[Requirement]
Could you write out every line of text in each of the entries below, character for character?

┌──

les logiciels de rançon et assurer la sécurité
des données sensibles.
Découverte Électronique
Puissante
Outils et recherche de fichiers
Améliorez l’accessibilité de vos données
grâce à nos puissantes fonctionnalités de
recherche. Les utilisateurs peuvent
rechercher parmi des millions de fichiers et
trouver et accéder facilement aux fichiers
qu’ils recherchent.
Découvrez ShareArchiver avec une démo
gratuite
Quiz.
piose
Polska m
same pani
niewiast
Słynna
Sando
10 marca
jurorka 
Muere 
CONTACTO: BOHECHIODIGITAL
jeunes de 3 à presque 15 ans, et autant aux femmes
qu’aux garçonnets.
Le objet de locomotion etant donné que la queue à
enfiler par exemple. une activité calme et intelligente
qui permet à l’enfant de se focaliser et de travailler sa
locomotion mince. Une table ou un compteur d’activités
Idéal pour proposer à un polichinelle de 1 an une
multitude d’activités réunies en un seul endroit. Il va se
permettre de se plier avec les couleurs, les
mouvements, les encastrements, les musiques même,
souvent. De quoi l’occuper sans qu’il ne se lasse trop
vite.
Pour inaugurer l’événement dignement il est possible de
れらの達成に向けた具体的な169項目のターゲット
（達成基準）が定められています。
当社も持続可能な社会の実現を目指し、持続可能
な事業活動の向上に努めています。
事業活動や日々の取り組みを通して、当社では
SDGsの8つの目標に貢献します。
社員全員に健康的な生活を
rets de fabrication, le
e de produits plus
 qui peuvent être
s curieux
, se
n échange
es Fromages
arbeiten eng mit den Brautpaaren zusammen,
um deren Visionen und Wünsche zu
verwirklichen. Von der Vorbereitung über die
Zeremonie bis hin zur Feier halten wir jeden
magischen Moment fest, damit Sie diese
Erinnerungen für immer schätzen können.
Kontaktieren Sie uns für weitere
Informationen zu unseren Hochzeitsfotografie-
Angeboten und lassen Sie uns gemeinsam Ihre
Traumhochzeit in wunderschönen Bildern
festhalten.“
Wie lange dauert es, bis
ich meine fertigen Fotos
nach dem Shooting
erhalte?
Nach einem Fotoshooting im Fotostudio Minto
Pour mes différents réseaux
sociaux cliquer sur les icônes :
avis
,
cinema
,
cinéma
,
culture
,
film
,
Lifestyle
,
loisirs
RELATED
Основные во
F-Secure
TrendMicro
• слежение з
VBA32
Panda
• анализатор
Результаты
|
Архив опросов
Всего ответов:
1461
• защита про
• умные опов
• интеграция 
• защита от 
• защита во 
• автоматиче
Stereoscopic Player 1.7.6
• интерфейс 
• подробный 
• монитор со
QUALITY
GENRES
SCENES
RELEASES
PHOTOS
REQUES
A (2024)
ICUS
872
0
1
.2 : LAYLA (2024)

└──

[Answer section]
les logiciels de rançon et assurer la sécurité
des données sensibles.
Découverte Électronique
Puissante
Outils et recherche de fichiers
Améliorez l’accessibilité de vos données
grâce à nos puissantes fonctionnalités de
recherche. Les utilisateurs peuvent
rechercher parmi des millions de fichiers et
trouver et accéder facilement aux fichiers
qu’ils recherchent.
Découvrez ShareArchiver avec une démo
gratuite
Quiz.
piose
Polska m
same pani
niewiast
Słynna
Sando
10 marca
jurorka 
Muere 
CONTACTO: BOHECHIODIGITAL
jeunes de 3 à presque 15 ans, et autant aux femmes
qu’aux garçonnets.
Le objet de locomotion etant donné que la queue à
enfiler par exemple. une activité calme et intelligente
qui permet à l’enfant de se focaliser et de travailler sa
locomotion mince. Une table ou un compteur d’activités
Idéal pour proposer à un polichinelle de 1 an une
multitude d’activités réunies en un seul endroit. Il va se
permettre de se plier avec les couleurs, les
mouvements, les encastrements, les musiques même,
souvent. De quoi l’occuper sans qu’il ne se lasse trop
vite.
Pour inaugurer l’événement dignement il est possible de
れらの達成に向けた具体的な169項目のターゲット
（達成基準）が定められています。
当社も持続可能な社会の実現を目指し、持続可能
な事業活動の向上に努めています。
事業活動や日々の取り組みを通して、当社では
SDGsの8つの目標に貢献します。
社員全員に健康的な生活を
rets de fabrication, le
e de produits plus
 qui peuvent être
s curieux
, se
n échange
es Fromages
arbeiten eng mit den Brautpaaren zusammen,
um deren Visionen und Wünsche zu
verwirklichen. Von der Vorbereitung über die
Zeremonie bis hin zur Feier halten wir jeden
magischen Moment fest, damit Sie diese
Erinnerungen für immer schätzen können.
Kontaktieren Sie uns für weitere
Informationen zu unseren Hochzeitsfotografie-
Angeboten und lassen Sie uns gemeinsam Ihre
Traumhochzeit in wunderschönen Bildern
festhalten.“
Wie lange dauert es, bis
ich meine fertigen Fotos
nach dem Shooting
erhalte?
Nach einem Fotoshooting im Fotostudio Minto
Pour mes différents réseaux
sociaux cliquer sur les icônes :
avis
,
cinema
,
cinéma
,
culture
,
film
,
Lifestyle
,
loisirs
RELATED
Основные во
F-Secure
TrendMicro
• слежение з
VBA32
Panda
• анализатор
Результаты
|
Архив опросов
Всего ответов:
1461
• защита про
• умные опов
• интеграция 
• защита от 
• защита во 
• автоматиче
Stereoscopic Player 1.7.6
• интерфейс 
• подробный 
• монитор со
QUALITY
GENRES
SCENES
RELEASES
PHOTOS
REQUES
A (2024)
ICUS
872
0
1
.2 : LAYLA (2024)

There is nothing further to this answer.